(Stored data)
=== Section Start ===

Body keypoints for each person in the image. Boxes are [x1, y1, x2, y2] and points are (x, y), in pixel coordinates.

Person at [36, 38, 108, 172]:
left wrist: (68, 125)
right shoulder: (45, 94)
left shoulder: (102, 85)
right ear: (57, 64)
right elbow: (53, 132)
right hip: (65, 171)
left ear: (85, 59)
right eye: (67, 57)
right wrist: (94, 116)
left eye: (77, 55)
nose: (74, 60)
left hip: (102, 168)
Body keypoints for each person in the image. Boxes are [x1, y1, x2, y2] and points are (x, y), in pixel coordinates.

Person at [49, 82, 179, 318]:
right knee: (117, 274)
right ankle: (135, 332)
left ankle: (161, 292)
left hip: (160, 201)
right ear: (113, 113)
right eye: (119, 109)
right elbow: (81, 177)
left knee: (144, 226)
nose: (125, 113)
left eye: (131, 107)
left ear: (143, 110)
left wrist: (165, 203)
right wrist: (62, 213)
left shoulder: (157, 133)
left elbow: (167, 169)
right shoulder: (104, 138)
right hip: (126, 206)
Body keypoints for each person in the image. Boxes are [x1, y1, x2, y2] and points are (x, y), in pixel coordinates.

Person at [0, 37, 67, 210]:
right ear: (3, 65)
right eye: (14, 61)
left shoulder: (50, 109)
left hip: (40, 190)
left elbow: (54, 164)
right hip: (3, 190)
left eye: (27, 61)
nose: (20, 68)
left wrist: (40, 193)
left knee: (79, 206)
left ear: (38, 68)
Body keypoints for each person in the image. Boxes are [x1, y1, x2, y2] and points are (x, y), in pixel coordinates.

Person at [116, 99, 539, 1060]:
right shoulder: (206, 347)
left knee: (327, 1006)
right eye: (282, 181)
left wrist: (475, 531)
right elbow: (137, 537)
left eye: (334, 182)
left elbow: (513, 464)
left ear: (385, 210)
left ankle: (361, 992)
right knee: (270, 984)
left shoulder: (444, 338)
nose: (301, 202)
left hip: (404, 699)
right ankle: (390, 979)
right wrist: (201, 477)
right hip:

=== Section End ===

Look through the lines above and collect those with the word "ankle".

ANSWER FOR THIS EXERCISE ->
right ankle: (135, 332)
left ankle: (161, 292)
left ankle: (361, 992)
right ankle: (390, 979)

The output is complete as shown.